Un moyen, pas une fin


Déjà, le professeur a commencé l’élaboration d’une intelligence artificielle capable d’assumer le rôle de «meilleur ennemi». «Mais, évidemment, il faut un jeu sérieux comme banc d’essai», lance-t-il. Avec une équipe de quatre étudiants, Éric Beaudry a pour projet de créer un jeu simulant le travail de courtier immobilier. «Le joueur devra apprendre à négocier pour obtenir le contrat de vente de maisons, à bien estimer leur prix, à distinguer les acheteurs sérieux des autres. Le but est de pouvoir apprendre grâce au jeu les étapes requises pour vendre ou acheter une maison.» Le joueur sera en compétition avec plusieurs autres agents, tous contrôlés par une intelligence artificielle en mesure d’orienter le scénario.

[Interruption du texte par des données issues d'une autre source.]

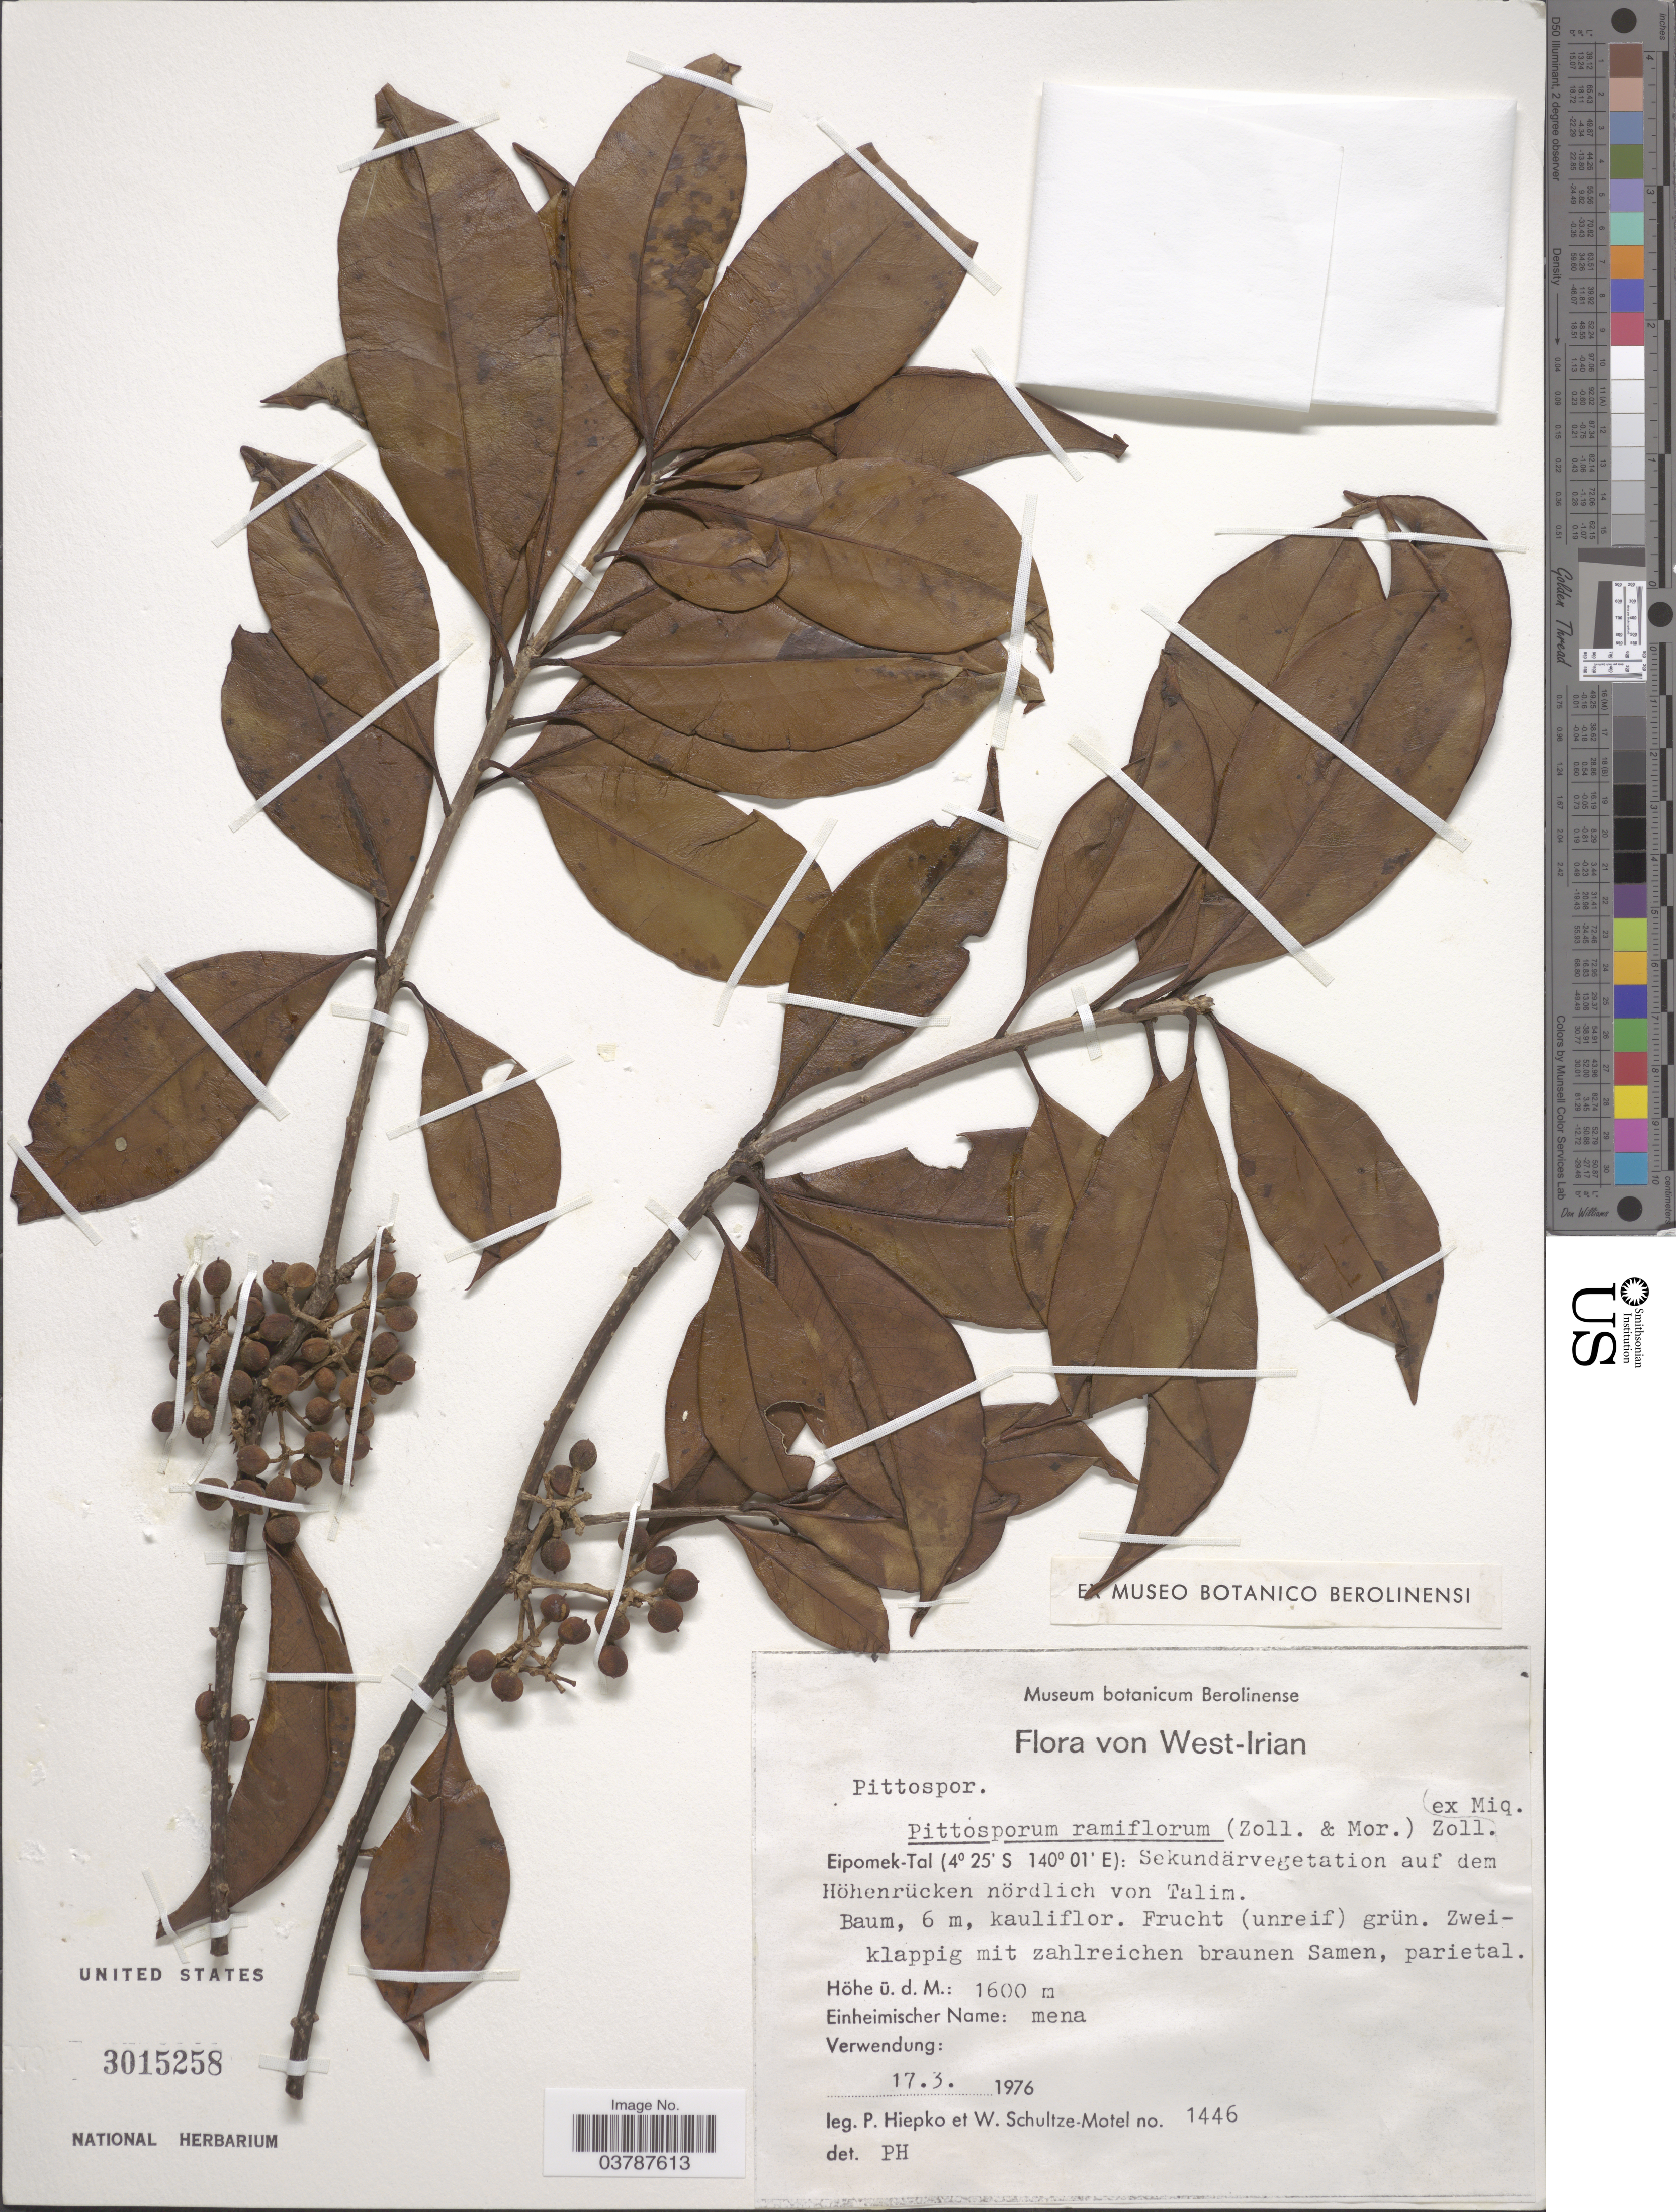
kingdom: Plantae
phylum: Tracheophyta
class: Magnoliopsida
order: Apiales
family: Pittosporaceae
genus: Pittosporum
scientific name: Pittosporum ramiflorum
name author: (Zoll. & Mor.) Zoll.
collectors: P. H. Hiepko & W. Schultze-Motel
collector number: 1446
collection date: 1976-03-17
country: Indonesia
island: New Guinea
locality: West-irian. Eipomek-Tal Sekundärvegetation auf dem Höhenrücken nördlich von Talim.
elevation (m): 1600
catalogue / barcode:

«Nous voulons savoir si notre approche simplifie la conception des jeux tout en favorisant les apprentissages du joueur, affirme Éric Beaudry. Pour valider nos algorithmes, nous avons besoin non seulement d’un jeu, mais aussi de joueurs.» Le professeur compte recruter plusieurs sujets et tester son jeu avec et sans intelligence artificielle. «Notre but, rappelle-t-il, n’est pas de concevoir un jeu, mais plutôt des algorithmes et des approches. Notre finalité, dans tout ça, c’est la science.»